Si algo tiene en crisis a las instituciones colombianas, en especial en la administración de justicia, es la perniciosa tendencia a aplicar las normas jurídicas, inclusive las constitucionales, con base en interpretaciones “convenientes” –política, económica o personalmente- para quien las formula o para su popularidad.
Hace mucha falta el rigor jurídico que unos años antes imperaba en las corporaciones judiciales y en los órganos de control.
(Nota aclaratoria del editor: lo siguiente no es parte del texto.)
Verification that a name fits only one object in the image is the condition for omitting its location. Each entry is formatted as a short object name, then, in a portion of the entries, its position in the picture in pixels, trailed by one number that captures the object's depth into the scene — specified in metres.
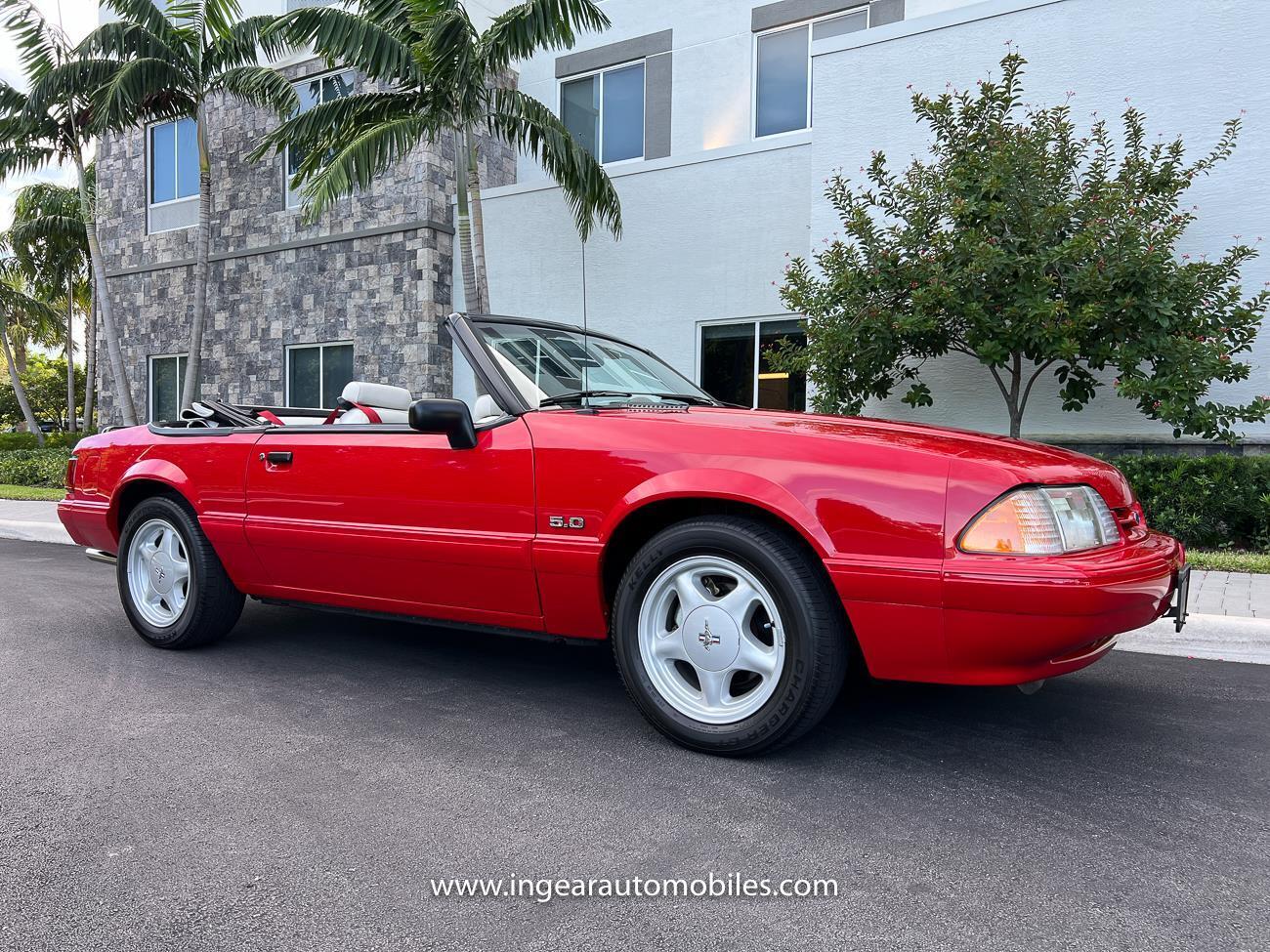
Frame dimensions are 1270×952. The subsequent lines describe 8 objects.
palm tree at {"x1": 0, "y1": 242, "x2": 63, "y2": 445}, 29.03
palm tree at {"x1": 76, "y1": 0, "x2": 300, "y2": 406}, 14.31
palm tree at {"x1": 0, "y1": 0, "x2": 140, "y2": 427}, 14.72
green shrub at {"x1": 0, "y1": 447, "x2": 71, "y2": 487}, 17.16
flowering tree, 7.61
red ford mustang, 2.71
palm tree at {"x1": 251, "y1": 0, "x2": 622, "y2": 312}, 10.75
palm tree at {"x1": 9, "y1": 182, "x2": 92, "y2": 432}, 24.22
Sin generalizar –porque hay fiscales, jueces y magistrados excelentes-, debemos reconocer que hoy, infortunadamente, muchas decisiones judiciales –consignadas en autos y sentencias- se adoptan sin atender a las reglas de hermenéutica; sin una valoración de los hechos; sin análisis de las disposiciones aplicables; sin una adecuada ponderación; sin una relación lógica entre la motivación y la resolución.
Véase, por ejemplo, lo que ocurre en la Corte Constitucional, la mayoría de cuyas sentencias sobre las normas que implementaron el Acuerdo de Paz, las avalaron sin mayor examen –más bien con un test ostensiblemente débil-, pasaron por encima de protuberantes vicios de inconstitucionalidad e inclusive se apartaron de jurisprudencias sentadas por la propia Corporación desde 1992 y hasta desconocieron la doctrina que –desde la Sentencia C-551 de 2003- proscribió la sustitución de la Constitución por el poder de reforma.
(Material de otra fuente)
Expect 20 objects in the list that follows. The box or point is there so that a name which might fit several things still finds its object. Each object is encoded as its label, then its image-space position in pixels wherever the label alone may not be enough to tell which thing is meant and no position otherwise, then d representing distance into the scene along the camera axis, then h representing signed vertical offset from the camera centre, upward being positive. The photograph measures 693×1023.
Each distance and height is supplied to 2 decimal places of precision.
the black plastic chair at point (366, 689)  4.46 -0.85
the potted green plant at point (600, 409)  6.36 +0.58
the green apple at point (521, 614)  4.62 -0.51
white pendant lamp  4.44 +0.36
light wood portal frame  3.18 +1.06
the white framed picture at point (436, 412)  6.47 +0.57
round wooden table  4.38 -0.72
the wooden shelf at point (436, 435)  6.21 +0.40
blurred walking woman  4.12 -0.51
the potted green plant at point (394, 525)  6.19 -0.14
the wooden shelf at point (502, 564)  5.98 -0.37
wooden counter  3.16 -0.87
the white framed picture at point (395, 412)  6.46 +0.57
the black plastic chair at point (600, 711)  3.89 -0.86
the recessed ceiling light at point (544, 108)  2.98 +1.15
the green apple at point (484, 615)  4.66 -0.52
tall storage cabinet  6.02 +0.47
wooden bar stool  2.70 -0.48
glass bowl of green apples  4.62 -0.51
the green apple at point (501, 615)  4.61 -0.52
Con decisiones como la que se adoptó en el caso de los delitos sexuales cometidos por ex guerrilleros contra menores de edad, dando lugar a suaves penas alternativas –distintas de las que se aplican a otros violadores-, la Corte se alejó de los principios plasmados en el artículo 44 de la Carta y en el A.L. 1/17, y en vez de hacer que prevalecieran los derechos de los niños y de las víctimas, convirtió en intangibles y superiores los supuestos derechos de los victimarios, en cuanto a verdaderos crímenes atroces que nada tenían que ver con los delitos políticos ni con el conflicto armado.
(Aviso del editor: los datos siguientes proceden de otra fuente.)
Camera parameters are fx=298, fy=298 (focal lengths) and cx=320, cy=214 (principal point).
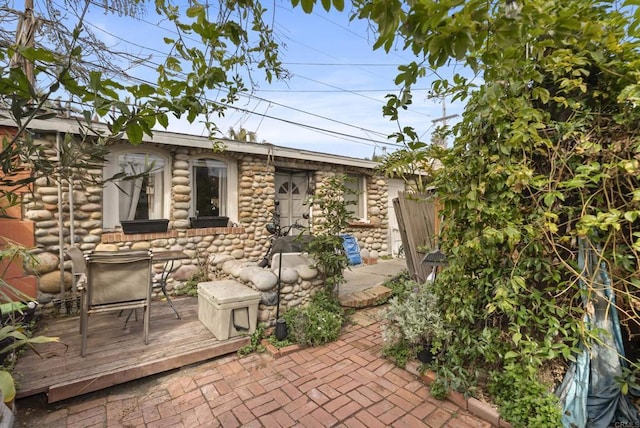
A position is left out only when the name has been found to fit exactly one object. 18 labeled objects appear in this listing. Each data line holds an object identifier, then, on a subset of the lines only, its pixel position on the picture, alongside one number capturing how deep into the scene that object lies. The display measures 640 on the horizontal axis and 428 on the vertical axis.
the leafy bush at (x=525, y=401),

En cuanto a la acción pública de inconstitucionalidad, que es un derecho político de todo ciudadano, la Corte ha resuelto obstruirla por completo, exigiendo a los ciudadanos complejos requisitos técnicos –no previstos en las normas- que los hombres y las mujeres del común no pueden cumplir, y por tanto, profiere numerosos autos de inadmisión o rechazo de las demandas –que ni siquiera leen los sustanciadores-, o autos inhibitorios por supuesta “ineptitud sustancial”. En virtud de esa mal denominada “jurisprudencia”, la Corte vulnera los derechos de los ciudadanos, impide la participación ciudadana, desconoce el derecho inalienable a la Constitución, debilita el control de constitucionalidad que le compete como guardiana de la integridad y supremacía de aquélla, y se abstiene –maniatándose- de conocer sobre preceptos aprobados en abierta violación de los postulados y mandatos superiores.
La Jurisdicción Especial de Paz, por su parte, por fuera de competencia –que, según el artículo transitorio 19 del A.L. 1/17, la tenía únicamente para señalar con precisión la fecha de comisión del delito de narcotráfico-, decidió declarar que alias “Jesús Santrich” tenía derecho a no ser extraditado y lo dejó en libertad, dando lugar a una crisis que todavía no concluye. Todo con fundamento en una interpretación no rigurosa de las normas aplicables.
En fin, cabe preguntar: ¿es este, todavía, un Estado de Derecho?